For almost all of those measures, the president needs lawmakers behind him.

Executive orders would only allow Obama to make changes to federal mental health programs and to modernize gun-tracking efforts by the Bureau of Alcohol, Tobacco, Firearms and Explosives.

He might also be able to push through initiatives to track the mental illness histories of gun-owners and to implement more information-sharing between and state and local law enforcement agencies.

On Thursday, Biden meets with representatives of the powerful National Rifle Association, the country's biggest gun rights lobby.

The NRA's deep pockets have long served to persuade members of Congress to oppose gun control bills.
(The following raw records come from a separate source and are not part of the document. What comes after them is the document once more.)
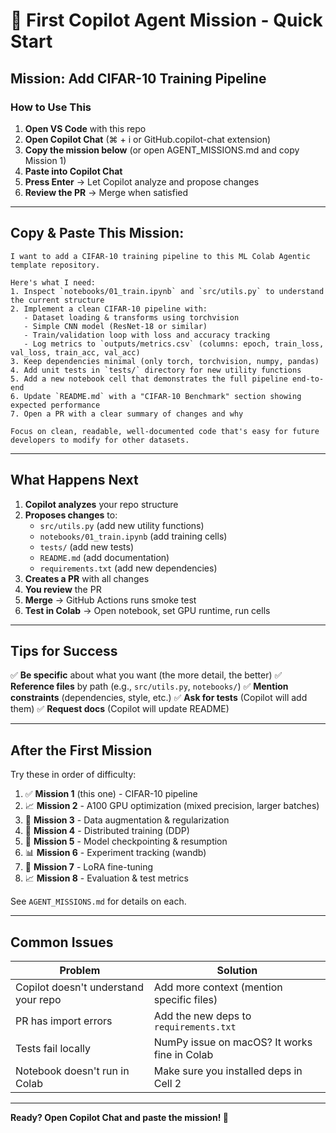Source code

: # 🤖 First Copilot Agent Mission - Quick Start

## Mission: Add CIFAR-10 Training Pipeline

### How to Use This

1. **Open VS Code** with this repo
2. **Open Copilot Chat** (⌘ + i or GitHub.copilot-chat extension)
3. **Copy the mission below** (or open AGENT_MISSIONS.md and copy Mission 1)
4. **Paste into Copilot Chat**
5. **Press Enter** → Let Copilot analyze and propose changes
6. **Review the PR** → Merge when satisfied

---

## Copy & Paste This Mission:

```
I want to add a CIFAR-10 training pipeline to this ML Colab Agentic template repository.

Here's what I need:
1. Inspect `notebooks/01_train.ipynb` and `src/utils.py` to understand the current structure
2. Implement a clean CIFAR-10 pipeline with:
   - Dataset loading & transforms using torchvision
   - Simple CNN model (ResNet-18 or similar)
   - Train/validation loop with loss and accuracy tracking
   - Log metrics to `outputs/metrics.csv` (columns: epoch, train_loss, val_loss, train_acc, val_acc)
3. Keep dependencies minimal (only torch, torchvision, numpy, pandas)
4. Add unit tests in `tests/` directory for new utility functions
5. Add a new notebook cell that demonstrates the full pipeline end-to-end
6. Update `README.md` with a "CIFAR-10 Benchmark" section showing expected performance
7. Open a PR with a clear summary of changes and why

Focus on clean, readable, well-documented code that's easy for future developers to modify for other datasets.
```

---

## What Happens Next

1. **Copilot analyzes** your repo structure
2. **Proposes changes** to:
   - `src/utils.py` (add new utility functions)
   - `notebooks/01_train.ipynb` (add training cells)
   - `tests/` (add new tests)
   - `README.md` (add documentation)
   - `requirements.txt` (add new dependencies)
3. **Creates a PR** with all changes
4. **You review** the PR
5. **Merge** → GitHub Actions runs smoke test
6. **Test in Colab** → Open notebook, set GPU runtime, run cells

---

## Tips for Success

✅ **Be specific** about what you want (the more detail, the better)
✅ **Reference files** by path (e.g., `src/utils.py`, `notebooks/`)
✅ **Mention constraints** (dependencies, style, etc.)
✅ **Ask for tests** (Copilot will add them)
✅ **Request docs** (Copilot will update README)

---

## After the First Mission

Try these in order of difficulty:

1. ✅ **Mission 1** (this one) - CIFAR-10 pipeline
2. 📈 **Mission 2** - A100 GPU optimization (mixed precision, larger batches)
3. 🔄 **Mission 3** - Data augmentation & regularization
4. 🤝 **Mission 4** - Distributed training (DDP)
5. 💾 **Mission 5** - Model checkpointing & resumption
6. 📊 **Mission 6** - Experiment tracking (wandb)
7. 🎯 **Mission 7** - LoRA fine-tuning
8. 📈 **Mission 8** - Evaluation & test metrics

See `AGENT_MISSIONS.md` for details on each.

---

## Common Issues

| Problem | Solution |
|---------|----------|
| Copilot doesn't understand your repo | Add more context (mention specific files) |
| PR has import errors | Add the new deps to `requirements.txt` |
| Tests fail locally | NumPy issue on macOS? It works fine in Colab |
| Notebook doesn't run in Colab | Make sure you installed deps in Cell 2 |

---

**Ready? Open Copilot Chat and paste the mission! 🚀**
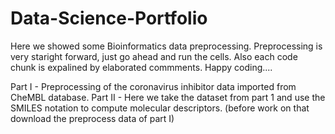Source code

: # Data-Science-Portfolio
Here we showed some Bioinformatics data preprocessing. Preprocessing is very staright forward, 
just go ahead and run the cells. Also each code chunk is expalined by elaborated commments. Happy coding....


Part I - Preprocessing of the coronavirus inhibitor data imported from  CheMBL database.
Part II - Here we take the dataset from part 1 and use the SMILES notation to compute molecular descriptors. (before work on that download the preprocess data of part I)
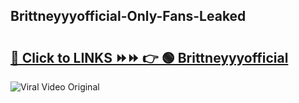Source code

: 
 ## Brittneyyyofficial-Only-Fans-Leaked

# <h2><a href="https://clipsfans.com/Brittneyyyofficial&ref=git">🔗 Click to LINKS ⏩⏩ 👉 🟢 Brittneyyyofficial </a></h2>

<a href="https://clipsfans.com/Brittneyyyofficial&ref=git" rel="nofollow" data-target="animated-image.originalLink"><img src="https://i.ibb.co.com/xMMVF88/686577567.gif" alt="Viral Video Original" style="max-width: 100%; display: inline-block;" data-target="animated-image.originalImage"></a>
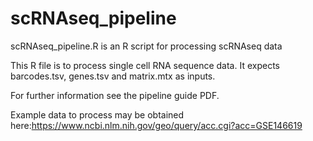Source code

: # scRNAseq_pipeline
scRNAseq_pipeline.R is an R script for processing scRNAseq data

This R file is to process single cell RNA sequence data. 
It expects barcodes.tsv, genes.tsv and matrix.mtx as inputs.

For further information see the pipeline guide PDF.

Example data to process may be obtained here:https://www.ncbi.nlm.nih.gov/geo/query/acc.cgi?acc=GSE146619


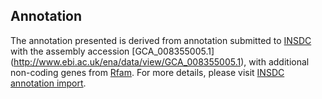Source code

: 
Annotation
----------

The annotation presented is derived from annotation submitted to
[INSDC](http://www.insdc.org) with the assembly accession [GCA\_008355005.1]
(http://www.ebi.ac.uk/ena/data/view/GCA_008355005.1),
with additional non-coding genes from
[Rfam](http://rfam.xfam.org/). For more details, please visit [INSDC
annotation import](http://ensemblgenomes.org/info/data/insdc_annotation).
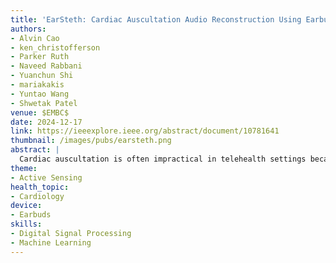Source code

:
 ```yaml
---
title: 'EarSteth: Cardiac Auscultation Audio Reconstruction Using Earbuds'
authors: 
- Alvin Cao
- ken_christofferson
- Parker Ruth
- Naveed Rabbani
- Yuanchun Shi
- mariakakis
- Yuntao Wang
- Shwetak Patel
venue: $EMBC$
date: 2024-12-17
link: https://ieeexplore.ieee.org/abstract/document/10781641
thumbnail: /images/pubs/earsteth.png
abstract: |
  Cardiac auscultation is often impractical in telehealth settings because it requires that physicians be co-located with patients in order to operate a stethoscope. We address this gap with EarSteth — a system that leverages consumer-grade active noise-cancelling earbuds to reconstruct cardiac auscultation audio signals. The system processes audio captured by the earbuds’ inner microphone with a machine learning model that reconstructs audio similar to what would be produced by a digital stethoscope during cardiac auscultation. We evaluate two existing audio super-resolution CNNs and further adapt them for heart sound reconstruction, resulting in a proposed model called EarStethNet. EarSteth models were trained using synchronous audio collected from 15 healthy adult participants with an earbud and a digital stethoscope. We found that EarStethNet was able to estimate interbeat interval with a mean absolute error of 36.6 ± 51.1 ms and was able to reconstruct cardiac auscultation audio with a mean log spectral distance of 1.22 dB.
theme:
- Active Sensing
health_topic:
- Cardiology
device:
- Earbuds
skills:
- Digital Signal Processing
- Machine Learning
---
```

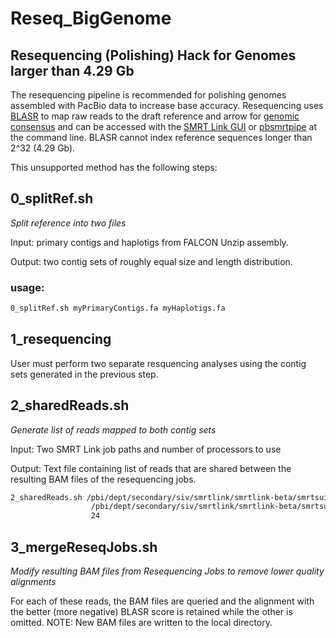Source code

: # Reseq_BigGenome
## Resequencing (Polishing) Hack for Genomes larger than 4.29 Gb

The resequencing pipeline is recommended for polishing genomes assembled with PacBio data to increase base accuracy. Resequencing uses [BLASR](https://github.com/PacificBiosciences/blasr) to map raw reads to the draft reference and arrow for [genomic consensus](https://github.com/PacificBiosciences/GenomicConsensus) and can be accessed with the [SMRT Link GUI](http://www.pacb.com/wp-content/uploads/SMRT_Link_User_Guide.pdf) or [pbsmrtpipe](http://pbsmrtpipe.readthedocs.io/en/master/getting_started.html#basic-resequencing) at the command line. BLASR cannot index reference sequences longer than 2^32 (4.29 Gb).

This unsupported method has the following steps:

## 0_splitRef.sh
*Split reference into two files*

Input: primary contigs and haplotigs from FALCON Unzip assembly.

Output: two contig sets of roughly equal size and length distribution.

### usage: 
```bash
0_splitRef.sh myPrimaryContigs.fa myHaplotigs.fa
```

## 1_resequencing
User must perform two separate resquencing analyses using the contig sets generated in the previous step.

## 2_sharedReads.sh
*Generate list of reads mapped to both contig sets*

Input: Two SMRT Link job paths and number of processors to use

Output: Text file containing list of reads that are shared between the resulting BAM files of the resequencing jobs.

```bash
2_sharedReads.sh /pbi/dept/secondary/siv/smrtlink/smrtlink-beta/smrtsuite_166987/userdata/jobs_root/076/076209 \
                  /pbi/dept/secondary/siv/smrtlink/smrtlink-beta/smrtsuite_166987/userdata/jobs_root/076/076210 \
                  24
```

## 3_mergeReseqJobs.sh
*Modify resulting BAM files from Resequencing Jobs to remove lower quality alignments*

For each of these reads, the BAM files are queried and the alignment with the better (more negative) BLASR score is retained while the other is omitted. NOTE: New BAM files are written to the local directory.


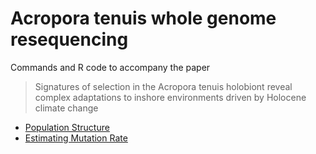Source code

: # Acropora tenuis whole genome resequencing

Commands and R code to accompany the paper

> Signatures of selection in the Acropora tenuis holobiont reveal complex adaptations to inshore environments driven by Holocene climate change


- [Population Structure](01_population_structure.md)
- [Estimating Mutation Rate](02_mutation_rates.md)
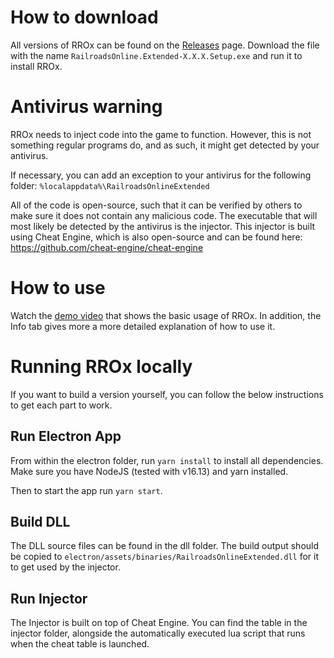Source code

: # How to download

All versions of RROx can be found on the [Releases](https://github.com/tom-90/RROx/releases) page. Download the file with the name `RailroadsOnline.Extended-X.X.X.Setup.exe` and run it to install RROx.

# Antivirus warning

RROx needs to inject code into the game to function. However, this is not something regular programs do, and as such, it might get detected by your antivirus.

If necessary, you can add an exception to your antivirus for the following folder: `%localappdata%\RailroadsOnlineExtended`

All of the code is open-source, such that it can be verified by others to make sure it does not contain any malicious code. The executable that will most likely be detected by the antivirus is the injector. This injector is built using Cheat Engine, which is also open-source and can be found here: https://github.com/cheat-engine/cheat-engine

# How to use

Watch the [demo video](https://www.youtube.com/watch?v=Vvz0CANFxD0) that shows the basic usage of RROx. In addition, the Info tab gives more a more detailed explanation of how to use it.

# Running RROx locally

If you want to build a version yourself, you can follow the below instructions to get each part to work.

## Run Electron App

From within the electron folder, run `yarn install` to install all dependencies.
Make sure you have NodeJS (tested with v16.13) and yarn installed.

Then to start the app run `yarn start`.

## Build DLL

The DLL source files can be found in the dll folder. The build output should be copied to `electron/assets/binaries/RailroadsOnlineExtended.dll` for it to get used by the injector.

## Run Injector

The Injector is built on top of Cheat Engine. You can find the table in the injector folder, alongside the automatically executed lua script that runs when the cheat table is launched.
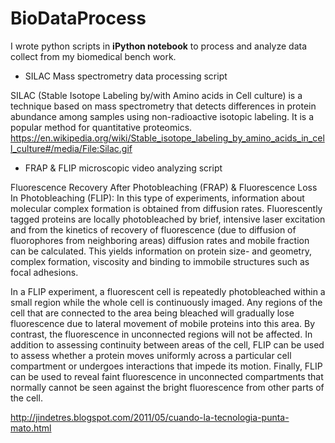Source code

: # BioDataProcess

I wrote python scripts in **iPython notebook** to process and analyze data collect from my biomedical bench work.

* SILAC Mass spectrometry data processing script

SILAC (Stable Isotope Labeling by/with Amino acids in Cell culture) is a technique based on mass spectrometry that detects differences in protein abundance among samples using non-radioactive isotopic labeling. It is a popular method for quantitative proteomics. https://en.wikipedia.org/wiki/Stable_isotope_labeling_by_amino_acids_in_cell_culture#/media/File:Silac.gif

* FRAP & FLIP microscopic video analyzing script

Fluorescence Recovery After Photobleaching (FRAP) & Fluorescence Loss In Photobleaching (FLIP): In this type of experiments, information about molecular complex formation is obtained from diffusion rates. Fluorescently tagged proteins are locally photobleached by brief, intensive laser excitation and from the kinetics of recovery of fluorescence (due to diffusion of fluorophores from neighboring areas) diffusion rates and mobile fraction can be calculated. This yields information on protein size- and geometry, complex formation, viscosity and binding to immobile structures such as focal adhesions. 

In a FLIP experiment, a fluorescent cell is repeatedly photobleached within a small region while the whole cell is continuously imaged. Any regions of the cell that are connected to the area being bleached will gradually lose fluorescence due to lateral movement of mobile proteins into this area. By contrast, the fluorescence in unconnected regions will not be affected. In addition to assessing continuity between areas of the cell, FLIP can be used to assess whether a protein moves uniformly across a particular cell compartment or undergoes interactions that impede its motion. Finally, FLIP can be used to reveal faint fluorescence in unconnected compartments that normally cannot be seen against the bright fluorescence from other parts of the cell.

http://jindetres.blogspot.com/2011/05/cuando-la-tecnologia-punta-mato.html
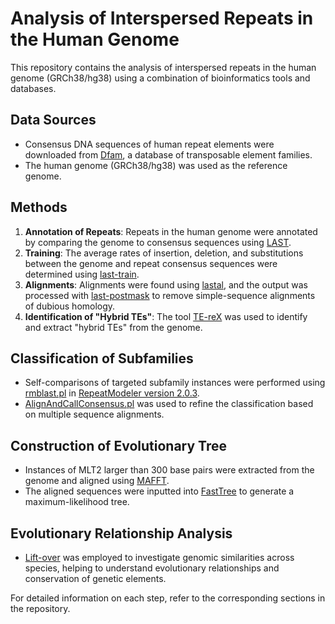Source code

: # Analysis of Interspersed Repeats in the Human Genome

This repository contains the analysis of interspersed repeats in the human genome (GRCh38/hg38) using a combination of bioinformatics tools and databases.

## Data Sources
- Consensus DNA sequences of human repeat elements were downloaded from [Dfam](https://dfam.org/), a database of transposable element families.
- The human genome (GRCh38/hg38) was used as the reference genome.

## Methods
1. **Annotation of Repeats**: Repeats in the human genome were annotated by comparing the genome to consensus sequences using [LAST](https://gitlab.com/mcfrith/last).
2. **Training**: The average rates of insertion, deletion, and substitutions between the genome and repeat consensus sequences were determined using [last-train](https://gitlab.com/mcfrith/last).
3. **Alignments**: Alignments were found using [lastal](https://gitlab.com/mcfrith/last), and the output was processed with [last-postmask](https://gitlab.com/mcfrith/last) to remove simple-sequence alignments of dubious homology.
4. **Identification of "Hybrid TEs"**: The tool [TE-reX](https://gitlab.com/mcfrith/te-rex) was used to identify and extract "hybrid TEs" from the genome.

## Classification of Subfamilies
- Self-comparisons of targeted subfamily instances were performed using [rmblast.pl](https://www.repeatmasker.org/) in [RepeatModeler version 2.0.3](https://www.repeatmasker.org/).
- [AlignAndCallConsensus.pl](https://www.repeatmasker.org/) was used to refine the classification based on multiple sequence alignments.

## Construction of Evolutionary Tree
- Instances of MLT2 larger than 300 base pairs were extracted from the genome and aligned using [MAFFT](https://mafft.cbrc.jp/).
- The aligned sequences were inputted into [FastTree](https://www.microbesonline.org/fasttree/) to generate a maximum-likelihood tree.

## Evolutionary Relationship Analysis
- [Lift-over](https://genome-store.ucsc.edu/) was employed to investigate genomic similarities across species, helping to understand evolutionary relationships and conservation of genetic elements.



For detailed information on each step, refer to the corresponding sections in the repository.








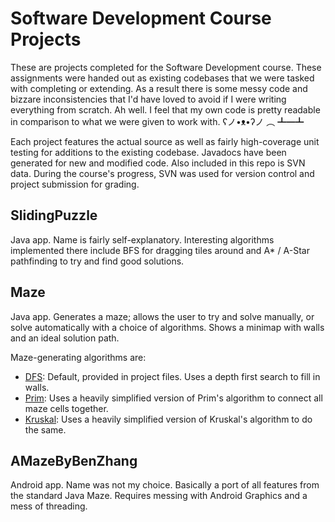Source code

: # Software Development Course Projects
These are projects completed for the Software Development course. These assignments were handed out as existing codebases that we were tasked with completing or extending. 
As a result there is some messy code and bizzare inconsistencies that I'd have loved to avoid if I were writing everything from scratch. Ah well. I feel that my own code is pretty readable in comparison to what we were given to work with. ʕノ•ᴥ•ʔノ ︵ ┻━┻

Each project features the actual source as well as fairly high-coverage unit testing for additions to the existing codebase. 
Javadocs have been generated for new and modified code.
Also included in this repo is SVN data. During the course's progress, SVN was used for version control and project submission for grading.

## SlidingPuzzle
Java app. Name is fairly self-explanatory. Interesting algorithms implemented there include BFS for dragging tiles around and A* / A-Star pathfinding to try and find good solutions.

## Maze
Java app. Generates a maze; allows the user to try and solve manually, or solve automatically with a choice of algorithms. Shows a minimap with walls and an ideal solution path.

Maze-generating algorithms are:
- [DFS](https://en.wikipedia.org/wiki/Depth-first_search): Default, provided in project files. Uses a depth first search to fill in walls.
- [Prim](https://en.wikipedia.org/wiki/Prim%27s_algorithm): Uses a heavily simplified version of Prim's algorithm to connect all maze cells together.
- [Kruskal](https://en.wikipedia.org/wiki/Kruskal%27s_algorithm): Uses a heavily simplified version of Kruskal's algorithm to do the same.

## AMazeByBenZhang
Android app. Name was not my choice. Basically a port of all features from the standard Java Maze. Requires messing with Android Graphics and a mess of threading.
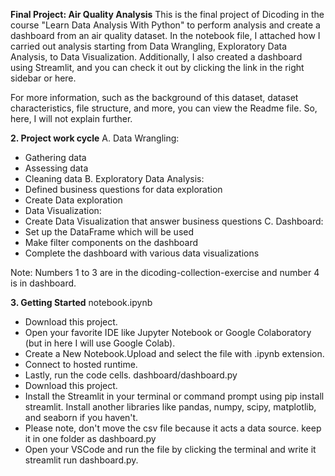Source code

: **Final Project: Air Quality Analysis**
This is the final project of Dicoding in the course "Learn Data Analysis With Python" to perform analysis and create a dashboard from an air quality dataset. In the notebook file, I attached how I carried out analysis starting from Data Wrangling, Exploratory Data Analysis, to Data Visualization. Additionally, I also created a dashboard using Streamlit, and you can check it out by clicking the link in the right sidebar or here.

For more information, such as the background of this dataset, dataset characteristics, file structure, and more, you can view the Readme file. So, here, I will not explain further.

**2. Project work cycle**
A. Data Wrangling:
- Gathering data
- Assessing data
- Cleaning data
B. Exploratory Data Analysis:
- Defined business questions for data exploration
- Create Data exploration
- Data Visualization:
- Create Data Visualization that answer business questions
C. Dashboard:
- Set up the DataFrame which will be used
- Make filter components on the dashboard
- Complete the dashboard with various data visualizations
  
Note: Numbers 1 to 3 are in the dicoding-collection-exercise and number 4 is in dashboard.

**3. Getting Started**
notebook.ipynb
- Download this project.
- Open your favorite IDE like Jupyter Notebook or Google Colaboratory (but in here I will use Google Colab).
- Create a New Notebook.Upload and select the file with .ipynb extension.
- Connect to hosted runtime.
- Lastly, run the code cells.
  dashboard/dashboard.py
- Download this project.
- Install the Streamlit in your terminal or command prompt using pip install streamlit. Install another libraries like pandas, numpy, scipy, matplotlib, and seaborn if you haven't.
- Please note, don't move the csv file because it acts a data source. keep it in one folder as dashboard.py
- Open your VSCode and run the file by clicking the terminal and write it streamlit run dashboard.py.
Earlier this week, Gabrielle Giffords, the former Arizona congresswoman shot in the head by a would-be assassin two years ago, unveiled a new group aimed at countering the NRA.

Obama hopes to announce his administration's gun reform measures shortly after his inauguration on Jan. 21.

The inaugural weekend festivities might be disrupted by a coalition of conservative and gun-rights groups organizing a "Gun Appreciation Day" on the weekend of the inauguration. The group is calling on people to visit gun stores, gun ranges and gun shows with U.S. flags and "Hands off my gun" signs.

A longtime advocate of gun control himself during his three decades as a senator, Biden's remarks on Wednesday set off an immediate firestorm among gun rights activists, with the right-wing Drudge Report even comparing Obama to Adolf Hitler and Joseph Stalin.

Gun rights advocates often assert that Nazi Germany banned guns before embarking upon the Second World War and the Holocaust. Several of them have made the allegation while appearing on various news shows in the aftermath of the Newtown shooting.

But in fact, Hitler loosened gun laws in 1938 so that German citizens —although not Jews or supposed enemies of the state — could buy handguns with simple hunters' permits.